* Reading passage
= = =

Năsturescu played a total of 20 games and scored two goals in European competitions (including four games and two goals in the Inter-cities Fairs Cup). He participated in all six matches of Rapid's 1971–72 UEFA Cup campaign as the team reached the round of 16 by eliminating Napoli and Legia Warsaw before falling to the eventual tournament winners, Tottenham. He also played in all six games during the 1972–73 European Cup Winners' Cup, helping the team reach the quarter-finals by defeating Landskrona BoIS and Rapid Wien prior to their elimination by the eventual finalists, Leeds United. Năsturescu made his last Divizia A appearance on 19 June 1974 in a 1–0 away loss to Politehnica Iași, totaling 288 matches with 25 goals in the competition, all for Rapid. He retired after playing two more seasons for Progresul Brăila and Unirea Focșani in Divizia B.

= = =

* Entries supplied
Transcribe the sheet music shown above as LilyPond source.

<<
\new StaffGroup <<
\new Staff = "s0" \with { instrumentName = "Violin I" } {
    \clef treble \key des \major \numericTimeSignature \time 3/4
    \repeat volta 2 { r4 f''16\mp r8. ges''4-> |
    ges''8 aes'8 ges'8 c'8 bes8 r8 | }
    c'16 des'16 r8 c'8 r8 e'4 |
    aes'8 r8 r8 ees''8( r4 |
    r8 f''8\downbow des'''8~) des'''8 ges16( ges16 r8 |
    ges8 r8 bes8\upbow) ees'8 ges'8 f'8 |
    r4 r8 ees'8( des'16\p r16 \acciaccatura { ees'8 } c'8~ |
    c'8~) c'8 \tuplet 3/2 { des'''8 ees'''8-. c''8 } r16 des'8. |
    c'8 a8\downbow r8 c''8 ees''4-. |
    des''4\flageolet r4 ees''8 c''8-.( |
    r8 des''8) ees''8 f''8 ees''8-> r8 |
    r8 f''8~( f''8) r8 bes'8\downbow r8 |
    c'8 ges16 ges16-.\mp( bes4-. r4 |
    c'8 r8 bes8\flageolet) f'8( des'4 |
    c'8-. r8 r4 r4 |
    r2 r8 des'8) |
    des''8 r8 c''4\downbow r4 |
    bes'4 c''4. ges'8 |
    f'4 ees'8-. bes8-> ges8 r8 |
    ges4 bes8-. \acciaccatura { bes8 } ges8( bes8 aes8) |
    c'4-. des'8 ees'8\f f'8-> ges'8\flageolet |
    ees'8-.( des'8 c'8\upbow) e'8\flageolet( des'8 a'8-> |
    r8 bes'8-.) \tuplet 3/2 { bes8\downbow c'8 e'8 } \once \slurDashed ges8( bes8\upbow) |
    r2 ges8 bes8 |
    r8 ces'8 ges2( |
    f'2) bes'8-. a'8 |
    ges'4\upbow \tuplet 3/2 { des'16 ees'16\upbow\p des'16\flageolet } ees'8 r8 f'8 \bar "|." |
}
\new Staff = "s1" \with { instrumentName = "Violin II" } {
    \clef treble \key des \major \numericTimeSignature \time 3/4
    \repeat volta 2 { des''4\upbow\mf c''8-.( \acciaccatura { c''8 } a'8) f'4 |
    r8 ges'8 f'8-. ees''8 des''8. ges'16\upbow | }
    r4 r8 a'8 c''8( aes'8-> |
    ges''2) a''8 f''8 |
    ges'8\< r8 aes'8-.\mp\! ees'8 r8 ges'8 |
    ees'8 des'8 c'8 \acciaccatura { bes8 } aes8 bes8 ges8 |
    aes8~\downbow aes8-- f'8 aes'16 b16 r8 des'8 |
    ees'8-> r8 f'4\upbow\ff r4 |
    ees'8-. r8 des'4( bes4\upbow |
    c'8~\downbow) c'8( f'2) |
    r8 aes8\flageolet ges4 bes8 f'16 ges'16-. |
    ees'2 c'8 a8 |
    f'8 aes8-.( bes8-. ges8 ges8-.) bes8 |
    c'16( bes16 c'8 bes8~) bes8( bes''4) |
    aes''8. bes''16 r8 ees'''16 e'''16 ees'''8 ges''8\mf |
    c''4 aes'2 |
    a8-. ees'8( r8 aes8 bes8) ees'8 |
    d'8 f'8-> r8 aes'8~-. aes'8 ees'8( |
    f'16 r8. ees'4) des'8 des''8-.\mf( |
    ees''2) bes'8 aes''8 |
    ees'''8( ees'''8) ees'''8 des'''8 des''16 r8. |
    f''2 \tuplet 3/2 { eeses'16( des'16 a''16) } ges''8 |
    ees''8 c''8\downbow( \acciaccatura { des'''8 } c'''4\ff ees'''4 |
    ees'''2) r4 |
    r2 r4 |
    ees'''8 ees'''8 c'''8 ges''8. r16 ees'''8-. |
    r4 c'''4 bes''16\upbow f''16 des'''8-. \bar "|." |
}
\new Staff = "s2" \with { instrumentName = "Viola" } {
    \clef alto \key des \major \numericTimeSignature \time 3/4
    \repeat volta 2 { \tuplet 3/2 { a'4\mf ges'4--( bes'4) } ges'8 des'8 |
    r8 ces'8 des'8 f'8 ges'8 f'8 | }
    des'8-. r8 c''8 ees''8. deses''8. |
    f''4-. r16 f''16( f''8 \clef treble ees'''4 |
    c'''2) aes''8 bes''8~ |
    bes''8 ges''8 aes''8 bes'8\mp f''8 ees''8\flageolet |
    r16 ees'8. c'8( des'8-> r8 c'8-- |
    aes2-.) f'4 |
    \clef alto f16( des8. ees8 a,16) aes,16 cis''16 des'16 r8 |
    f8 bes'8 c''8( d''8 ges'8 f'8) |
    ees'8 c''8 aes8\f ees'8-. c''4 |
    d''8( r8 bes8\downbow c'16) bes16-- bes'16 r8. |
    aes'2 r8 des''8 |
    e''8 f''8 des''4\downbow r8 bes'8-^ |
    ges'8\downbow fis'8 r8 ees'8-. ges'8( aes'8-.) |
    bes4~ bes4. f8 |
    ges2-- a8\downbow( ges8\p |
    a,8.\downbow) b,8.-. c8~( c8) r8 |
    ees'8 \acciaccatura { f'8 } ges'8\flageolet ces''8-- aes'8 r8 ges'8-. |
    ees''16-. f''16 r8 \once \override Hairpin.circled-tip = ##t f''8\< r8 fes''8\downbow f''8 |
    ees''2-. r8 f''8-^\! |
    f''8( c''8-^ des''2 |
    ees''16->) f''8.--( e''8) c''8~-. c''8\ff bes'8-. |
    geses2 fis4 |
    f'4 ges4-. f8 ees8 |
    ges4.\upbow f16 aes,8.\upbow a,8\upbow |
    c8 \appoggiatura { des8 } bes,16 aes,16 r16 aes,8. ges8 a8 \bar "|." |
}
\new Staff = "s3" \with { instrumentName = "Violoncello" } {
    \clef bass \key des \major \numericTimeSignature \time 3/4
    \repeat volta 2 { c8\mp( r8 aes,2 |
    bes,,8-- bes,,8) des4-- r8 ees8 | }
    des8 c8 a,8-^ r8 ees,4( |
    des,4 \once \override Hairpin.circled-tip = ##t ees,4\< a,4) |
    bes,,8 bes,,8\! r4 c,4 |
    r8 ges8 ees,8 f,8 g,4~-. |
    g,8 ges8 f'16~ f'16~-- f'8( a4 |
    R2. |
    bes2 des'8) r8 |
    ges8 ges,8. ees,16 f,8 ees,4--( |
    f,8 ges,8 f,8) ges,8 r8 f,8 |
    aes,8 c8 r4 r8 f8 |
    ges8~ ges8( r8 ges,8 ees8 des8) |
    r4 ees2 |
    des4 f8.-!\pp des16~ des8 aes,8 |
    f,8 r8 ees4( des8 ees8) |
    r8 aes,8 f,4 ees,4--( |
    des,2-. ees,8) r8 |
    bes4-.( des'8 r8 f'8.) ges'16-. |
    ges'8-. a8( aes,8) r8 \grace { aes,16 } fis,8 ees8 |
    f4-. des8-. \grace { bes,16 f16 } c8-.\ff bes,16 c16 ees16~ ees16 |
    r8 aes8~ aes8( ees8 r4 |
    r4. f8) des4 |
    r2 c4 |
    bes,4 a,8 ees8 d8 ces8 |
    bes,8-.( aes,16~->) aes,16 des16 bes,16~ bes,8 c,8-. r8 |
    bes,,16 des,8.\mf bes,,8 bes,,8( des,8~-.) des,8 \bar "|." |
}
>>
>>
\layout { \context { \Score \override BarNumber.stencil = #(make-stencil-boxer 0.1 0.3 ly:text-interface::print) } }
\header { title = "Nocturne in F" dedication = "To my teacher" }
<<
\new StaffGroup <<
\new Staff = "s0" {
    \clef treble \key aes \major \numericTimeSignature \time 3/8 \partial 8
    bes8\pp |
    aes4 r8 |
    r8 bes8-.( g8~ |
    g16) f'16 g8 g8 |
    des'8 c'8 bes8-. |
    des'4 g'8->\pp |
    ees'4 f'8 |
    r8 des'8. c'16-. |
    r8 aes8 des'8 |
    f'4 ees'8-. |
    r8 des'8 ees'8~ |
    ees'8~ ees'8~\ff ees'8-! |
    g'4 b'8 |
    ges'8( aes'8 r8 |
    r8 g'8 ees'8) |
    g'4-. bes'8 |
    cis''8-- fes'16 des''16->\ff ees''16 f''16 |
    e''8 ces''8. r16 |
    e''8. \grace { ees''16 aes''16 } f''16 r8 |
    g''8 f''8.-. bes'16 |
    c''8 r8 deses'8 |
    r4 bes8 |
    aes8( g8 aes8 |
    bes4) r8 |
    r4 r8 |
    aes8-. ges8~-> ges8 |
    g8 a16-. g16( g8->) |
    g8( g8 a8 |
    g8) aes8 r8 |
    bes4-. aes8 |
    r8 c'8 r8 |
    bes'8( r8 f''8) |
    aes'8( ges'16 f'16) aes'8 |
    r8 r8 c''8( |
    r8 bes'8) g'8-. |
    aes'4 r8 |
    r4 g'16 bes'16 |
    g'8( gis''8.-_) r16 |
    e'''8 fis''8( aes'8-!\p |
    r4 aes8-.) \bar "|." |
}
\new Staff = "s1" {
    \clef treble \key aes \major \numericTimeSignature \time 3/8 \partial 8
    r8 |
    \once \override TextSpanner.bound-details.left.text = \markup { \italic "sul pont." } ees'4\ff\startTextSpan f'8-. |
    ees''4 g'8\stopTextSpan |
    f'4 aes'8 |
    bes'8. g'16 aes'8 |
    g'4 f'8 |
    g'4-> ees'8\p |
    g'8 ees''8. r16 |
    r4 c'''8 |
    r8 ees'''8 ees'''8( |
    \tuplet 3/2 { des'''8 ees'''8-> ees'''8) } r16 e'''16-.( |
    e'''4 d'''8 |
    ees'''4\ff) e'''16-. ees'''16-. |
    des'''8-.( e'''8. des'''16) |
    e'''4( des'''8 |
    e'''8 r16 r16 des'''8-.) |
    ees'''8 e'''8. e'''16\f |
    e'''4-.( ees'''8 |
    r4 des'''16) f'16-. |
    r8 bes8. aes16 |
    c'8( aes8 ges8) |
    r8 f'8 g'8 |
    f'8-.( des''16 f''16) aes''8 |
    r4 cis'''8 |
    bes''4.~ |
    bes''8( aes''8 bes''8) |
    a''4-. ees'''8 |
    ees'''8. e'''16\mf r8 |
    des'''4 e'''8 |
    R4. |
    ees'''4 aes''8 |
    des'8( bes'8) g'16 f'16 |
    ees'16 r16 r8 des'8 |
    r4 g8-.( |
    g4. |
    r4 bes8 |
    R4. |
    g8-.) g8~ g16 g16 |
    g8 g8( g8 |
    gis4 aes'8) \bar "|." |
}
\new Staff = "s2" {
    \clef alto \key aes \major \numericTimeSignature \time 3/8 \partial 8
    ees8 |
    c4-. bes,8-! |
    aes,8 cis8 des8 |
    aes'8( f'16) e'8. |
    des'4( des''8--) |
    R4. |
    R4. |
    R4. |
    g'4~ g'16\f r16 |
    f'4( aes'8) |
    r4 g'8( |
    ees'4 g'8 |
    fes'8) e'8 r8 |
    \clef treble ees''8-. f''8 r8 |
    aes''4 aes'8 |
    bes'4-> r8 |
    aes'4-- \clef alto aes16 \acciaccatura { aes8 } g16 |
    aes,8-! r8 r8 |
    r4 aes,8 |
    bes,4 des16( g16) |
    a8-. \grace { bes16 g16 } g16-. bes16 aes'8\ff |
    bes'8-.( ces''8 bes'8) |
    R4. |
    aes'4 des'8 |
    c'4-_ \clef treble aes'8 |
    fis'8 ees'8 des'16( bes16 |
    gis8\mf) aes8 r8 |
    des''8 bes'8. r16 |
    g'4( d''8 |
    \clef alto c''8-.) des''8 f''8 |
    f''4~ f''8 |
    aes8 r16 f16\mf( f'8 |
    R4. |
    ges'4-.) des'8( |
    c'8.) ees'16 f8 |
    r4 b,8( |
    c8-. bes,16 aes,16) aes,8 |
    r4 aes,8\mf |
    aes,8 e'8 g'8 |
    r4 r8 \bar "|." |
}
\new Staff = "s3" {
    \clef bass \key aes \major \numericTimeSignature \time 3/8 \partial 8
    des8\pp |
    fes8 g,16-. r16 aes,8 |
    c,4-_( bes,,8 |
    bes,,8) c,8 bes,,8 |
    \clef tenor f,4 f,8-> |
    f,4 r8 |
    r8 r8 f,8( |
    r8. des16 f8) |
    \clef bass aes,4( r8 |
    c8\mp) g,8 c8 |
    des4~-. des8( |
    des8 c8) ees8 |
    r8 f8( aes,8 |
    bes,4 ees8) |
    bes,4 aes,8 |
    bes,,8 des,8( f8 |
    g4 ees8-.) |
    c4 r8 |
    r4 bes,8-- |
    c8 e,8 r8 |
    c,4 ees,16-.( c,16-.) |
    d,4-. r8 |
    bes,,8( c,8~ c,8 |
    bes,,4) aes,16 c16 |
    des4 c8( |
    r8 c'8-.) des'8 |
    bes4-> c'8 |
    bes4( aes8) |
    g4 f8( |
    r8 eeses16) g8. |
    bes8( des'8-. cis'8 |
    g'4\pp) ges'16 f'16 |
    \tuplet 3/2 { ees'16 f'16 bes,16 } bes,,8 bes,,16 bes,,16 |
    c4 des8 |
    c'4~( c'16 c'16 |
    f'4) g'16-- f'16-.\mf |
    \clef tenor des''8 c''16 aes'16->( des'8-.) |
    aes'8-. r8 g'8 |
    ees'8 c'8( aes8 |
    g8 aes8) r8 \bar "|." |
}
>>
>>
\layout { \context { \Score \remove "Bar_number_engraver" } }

= = =

* Exercise directions
Continue the passage on Năsturescu's football career, starting right after its last sentence.

* Reply to the exercise
==International career==
Năsturescu played three matches for Romania, making his debut under coach Bazil Marian on 4 January 1967 in a 1–1 friendly draw against Uruguay in Montevideo at Estadio Gran Parque Central. His following games were also friendlies, a 0–0 draw against Poland and a 1–0 loss to France. He also played three games for Romania's Olympic team.

==Death==
Năsturescu died on 10 December 2021 at the age of 81.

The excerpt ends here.